Dana tersebut akan digunakan Pemprov Sultra melaksanakan pengelolaan lingkungan hidup untuk tiga tahun ke depan. Selain pendanaan nasional, Pemprov Sultra juga menargetkan anggaran green climate fund (GCF), dana khusus global untuk membantu negara-negara berkembang mengurangi emisi gas rumah kaca dan meningkatkan kemampuan menanggapi perubahan iklim.
“Ada pendanaan di luar APBN atau APBD yang tidak membebankan negara dan pemerintah. Apa itu? Dana perlindungan lingkungan hidup atau green climate fund. Alhamdulillah tahun ini sudah mulai dipertajam dengan program REDD+ atau reducing emissions from deforestation and forest degradation,” tambahnya.
REDD+ dimaksud Andi Makkawaru adalah skema pendanaan global sebagai upaya mitigasi bencana deforestasi dan degradasi hutan yang disepakati melalui United Nations Framework Convention on Climate Change (UNFCCC) atau Konvensi Kerangka Kerja Perserikatan Bangsa-Bangsa tentang Perubahan Iklim pada tahun 1992.
Selain itu, Pemprov Sultra akan mendorong pendapatan fiskal melalui pajak perusahaan pertambangan yang dinilai telah menyebabkan deforestasi dan mempercepat perubahan iklim. Menurut Andi Makkawaru, berbagai pendanaan tersebut akan menyasar masyarakat pesisir di Sultra yang dianggap kelompok paling rentan terhadap perubahan iklim.
“Yang paling terdampak dari perubahaan iklim itu masyarakat pesisir. Kaya itu tadi, yang menambang di atas, kalau hujan limbahnya dibawa ke laut. Begitu terjadi badai, cuaca tidak pasti, pasang surut tidak jelas, maka yang terkena adalah masyarakat pesisir,” jelasnya.
Namun, Direktur Eksekutif Walhi Sultra, Andi Rahman, mengaku pesimis dengan wacana ekonomi berkelanjutan tanpa mendorong transisi energi dari mineral kritis. Dia mencontohkan hilirisasi nikel di Sultra, sebuah program pengoptimalan potensi sumber daya alam untuk meningkatkan nilai ekonomi dan kesejahteraan masyarakat.
Menurutnya, tujuan hilirisasi nikel tidak sesuai dengan harapan yang dicita-citakan sejak awal. Pelbagai dampak buruk justru muncul akibat program tersebut, seperti meningkatnya kemiskinan daerah penghasil nikel, menurunnya kualitas lingkungan, dan kriminalisasi masyarakat sipil yang memberi kritik.
“Siapa tidak sepakat dengan tujuan kebijakan hilirisasi nikel soal kesejahteraan yang akan meningkat? Konsepnya kita terima dan saya kira bagus. Namun, saya pesimis, karena praktiknya selalu berbanding terbalik dengan apa yang direncanakan,” ungkapnya.
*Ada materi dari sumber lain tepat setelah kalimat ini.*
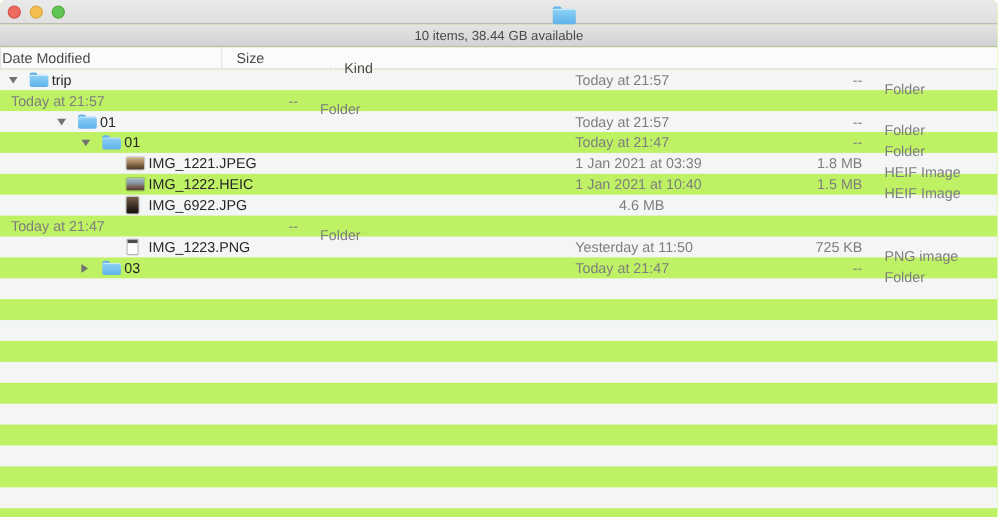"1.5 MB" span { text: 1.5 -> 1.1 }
Dosen Ilmu Lingkungan UHO Kendari, La Baco Sudia, menyebut Indonesia akan benar-benar beralih dari mineral kritis ke energi bersih jika dampak kerusakan lingkungan yang lebih besar nyata terjadi. “Wacananya bagus dan mungkin kita akan ke sana. Namun, kita di Indonesia kejadian dulu baru melakukan tindakan. Kita perlu ingat, pemulihan kerusakan lingkungan itu sangat mahal,” ujarnya.
Artikel ini merupakan serial liputan yang didukung penuh Aliansi Jurnalis Independen (AJI) Indonesia dan Traction Energy Asia melalui program Akademi Jurnalis Ekonomi-Lingkungan (AJEL) Tahun Ke-3.